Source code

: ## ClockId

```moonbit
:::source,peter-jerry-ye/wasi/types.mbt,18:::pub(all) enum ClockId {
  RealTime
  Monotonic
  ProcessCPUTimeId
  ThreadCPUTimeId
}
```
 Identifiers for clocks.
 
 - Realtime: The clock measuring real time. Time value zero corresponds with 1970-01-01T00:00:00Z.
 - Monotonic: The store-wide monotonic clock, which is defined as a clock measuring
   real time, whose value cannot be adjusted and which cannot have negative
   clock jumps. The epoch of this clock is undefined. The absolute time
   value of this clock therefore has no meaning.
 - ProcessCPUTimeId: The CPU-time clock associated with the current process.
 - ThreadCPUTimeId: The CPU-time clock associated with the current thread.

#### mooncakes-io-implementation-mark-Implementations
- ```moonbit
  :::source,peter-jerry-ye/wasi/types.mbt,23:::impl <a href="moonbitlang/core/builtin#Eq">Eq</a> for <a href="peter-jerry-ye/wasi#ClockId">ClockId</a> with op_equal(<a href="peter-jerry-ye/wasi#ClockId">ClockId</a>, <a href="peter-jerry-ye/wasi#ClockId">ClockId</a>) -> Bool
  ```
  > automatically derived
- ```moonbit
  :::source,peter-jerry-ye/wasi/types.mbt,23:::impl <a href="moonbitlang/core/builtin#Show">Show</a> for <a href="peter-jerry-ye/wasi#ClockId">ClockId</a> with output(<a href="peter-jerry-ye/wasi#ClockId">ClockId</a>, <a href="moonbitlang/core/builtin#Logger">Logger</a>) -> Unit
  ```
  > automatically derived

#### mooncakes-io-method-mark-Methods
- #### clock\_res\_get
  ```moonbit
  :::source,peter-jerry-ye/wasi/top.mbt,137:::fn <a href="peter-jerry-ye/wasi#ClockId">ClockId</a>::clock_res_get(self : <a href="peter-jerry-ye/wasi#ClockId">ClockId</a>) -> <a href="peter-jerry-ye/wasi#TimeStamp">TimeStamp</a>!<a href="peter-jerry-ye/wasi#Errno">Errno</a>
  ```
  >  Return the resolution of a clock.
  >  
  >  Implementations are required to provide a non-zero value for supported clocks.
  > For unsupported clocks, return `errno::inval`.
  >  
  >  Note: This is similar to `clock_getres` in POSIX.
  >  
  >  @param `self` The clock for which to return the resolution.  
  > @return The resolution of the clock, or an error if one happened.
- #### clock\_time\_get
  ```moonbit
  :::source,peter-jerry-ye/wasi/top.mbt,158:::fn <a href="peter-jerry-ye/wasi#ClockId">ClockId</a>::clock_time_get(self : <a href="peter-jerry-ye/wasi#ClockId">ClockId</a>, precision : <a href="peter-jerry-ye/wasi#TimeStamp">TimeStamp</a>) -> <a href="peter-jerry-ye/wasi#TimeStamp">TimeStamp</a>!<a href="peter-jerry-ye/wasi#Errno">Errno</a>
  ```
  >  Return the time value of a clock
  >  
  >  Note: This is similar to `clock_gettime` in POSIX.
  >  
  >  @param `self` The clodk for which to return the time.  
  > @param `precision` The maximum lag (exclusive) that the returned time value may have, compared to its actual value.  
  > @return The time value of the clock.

•••

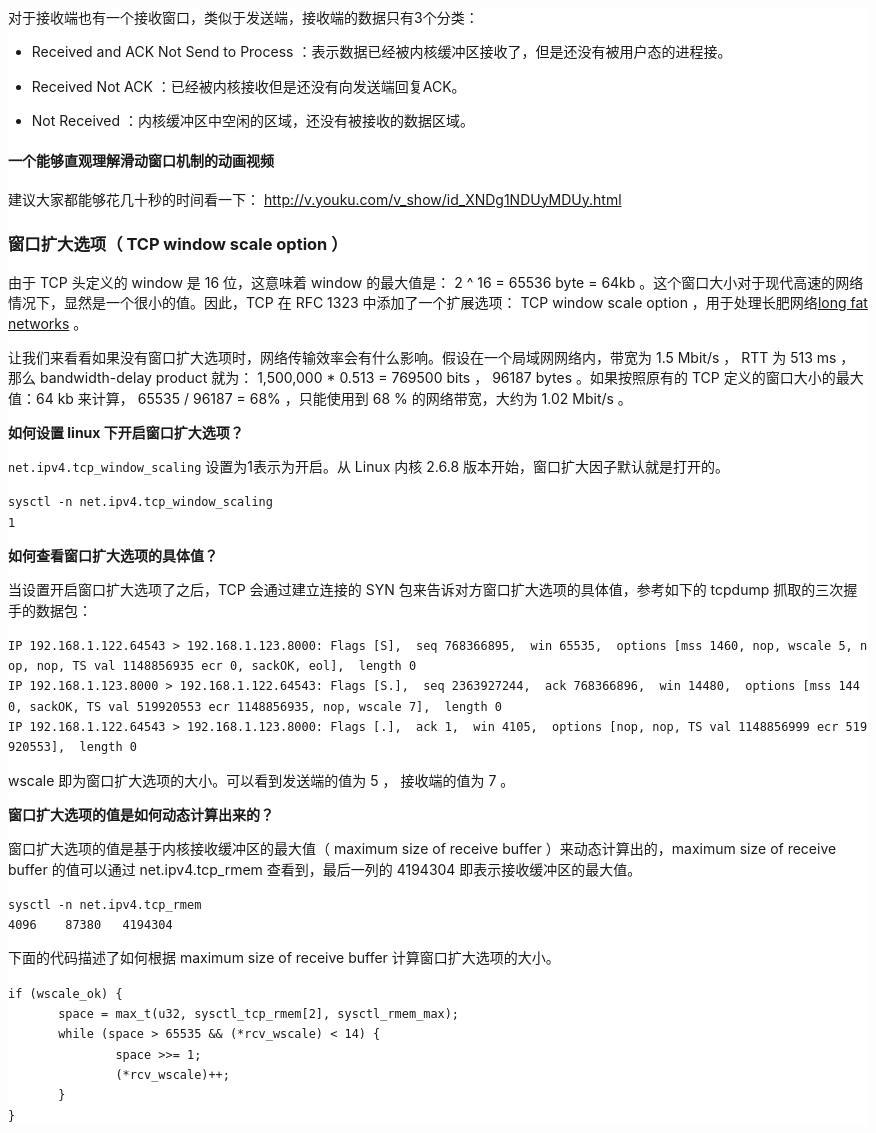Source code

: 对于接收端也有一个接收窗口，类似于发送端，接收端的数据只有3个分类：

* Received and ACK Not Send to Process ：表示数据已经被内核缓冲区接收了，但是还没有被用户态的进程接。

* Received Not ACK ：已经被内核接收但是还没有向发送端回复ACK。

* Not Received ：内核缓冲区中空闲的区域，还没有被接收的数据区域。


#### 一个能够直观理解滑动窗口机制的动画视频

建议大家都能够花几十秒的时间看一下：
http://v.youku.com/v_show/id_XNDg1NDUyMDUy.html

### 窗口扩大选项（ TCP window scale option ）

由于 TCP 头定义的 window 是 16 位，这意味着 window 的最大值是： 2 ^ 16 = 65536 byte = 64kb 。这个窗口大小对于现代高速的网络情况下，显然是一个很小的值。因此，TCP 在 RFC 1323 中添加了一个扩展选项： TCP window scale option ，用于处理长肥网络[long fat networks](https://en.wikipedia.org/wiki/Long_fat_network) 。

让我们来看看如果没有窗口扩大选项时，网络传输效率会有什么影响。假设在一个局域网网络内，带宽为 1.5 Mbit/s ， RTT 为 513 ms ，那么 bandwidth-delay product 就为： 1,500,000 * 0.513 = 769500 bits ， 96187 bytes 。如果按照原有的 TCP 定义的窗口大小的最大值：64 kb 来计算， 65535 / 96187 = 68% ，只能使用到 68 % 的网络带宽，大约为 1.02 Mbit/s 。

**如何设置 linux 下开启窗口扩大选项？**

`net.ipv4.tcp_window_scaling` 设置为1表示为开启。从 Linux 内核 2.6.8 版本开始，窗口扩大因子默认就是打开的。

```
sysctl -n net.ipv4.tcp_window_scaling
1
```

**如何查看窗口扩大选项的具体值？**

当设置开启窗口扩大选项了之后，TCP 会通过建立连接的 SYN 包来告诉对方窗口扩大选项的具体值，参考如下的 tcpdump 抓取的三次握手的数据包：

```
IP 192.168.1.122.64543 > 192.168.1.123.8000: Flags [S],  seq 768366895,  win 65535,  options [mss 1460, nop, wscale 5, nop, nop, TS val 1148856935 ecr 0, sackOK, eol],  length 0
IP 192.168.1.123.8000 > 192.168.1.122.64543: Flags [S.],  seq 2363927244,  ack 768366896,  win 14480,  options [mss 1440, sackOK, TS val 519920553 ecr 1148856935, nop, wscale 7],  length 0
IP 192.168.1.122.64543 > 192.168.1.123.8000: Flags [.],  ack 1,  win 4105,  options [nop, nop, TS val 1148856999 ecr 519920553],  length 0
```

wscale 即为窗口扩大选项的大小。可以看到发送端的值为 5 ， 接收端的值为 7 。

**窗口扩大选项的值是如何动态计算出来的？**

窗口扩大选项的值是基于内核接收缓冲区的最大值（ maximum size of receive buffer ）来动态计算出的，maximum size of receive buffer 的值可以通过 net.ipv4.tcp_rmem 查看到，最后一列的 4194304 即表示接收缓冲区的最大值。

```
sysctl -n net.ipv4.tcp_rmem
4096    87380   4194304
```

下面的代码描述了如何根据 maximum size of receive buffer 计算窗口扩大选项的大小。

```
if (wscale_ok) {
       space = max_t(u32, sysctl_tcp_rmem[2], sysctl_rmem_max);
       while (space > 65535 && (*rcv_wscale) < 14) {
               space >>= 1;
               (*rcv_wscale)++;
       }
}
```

•••

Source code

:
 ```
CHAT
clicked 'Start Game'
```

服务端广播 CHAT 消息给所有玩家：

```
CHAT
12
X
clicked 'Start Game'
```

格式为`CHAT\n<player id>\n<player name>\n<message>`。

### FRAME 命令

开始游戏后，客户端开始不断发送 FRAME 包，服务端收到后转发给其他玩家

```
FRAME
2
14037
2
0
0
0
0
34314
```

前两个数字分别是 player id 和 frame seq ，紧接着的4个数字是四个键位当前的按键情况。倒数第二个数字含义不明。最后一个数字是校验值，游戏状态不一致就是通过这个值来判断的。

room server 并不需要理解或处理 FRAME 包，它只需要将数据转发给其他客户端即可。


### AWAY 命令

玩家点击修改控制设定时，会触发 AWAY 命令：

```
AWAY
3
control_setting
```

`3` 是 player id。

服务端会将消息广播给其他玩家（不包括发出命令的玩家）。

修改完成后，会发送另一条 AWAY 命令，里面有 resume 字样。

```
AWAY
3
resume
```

•••

In the records above, locate the lines holding the word "clocks". Copy each of them.

 Identifiers for clocks.
  >  Implementations are required to provide a non-zero value for supported clocks.
  > For unsupported clocks, return `errno::inval`.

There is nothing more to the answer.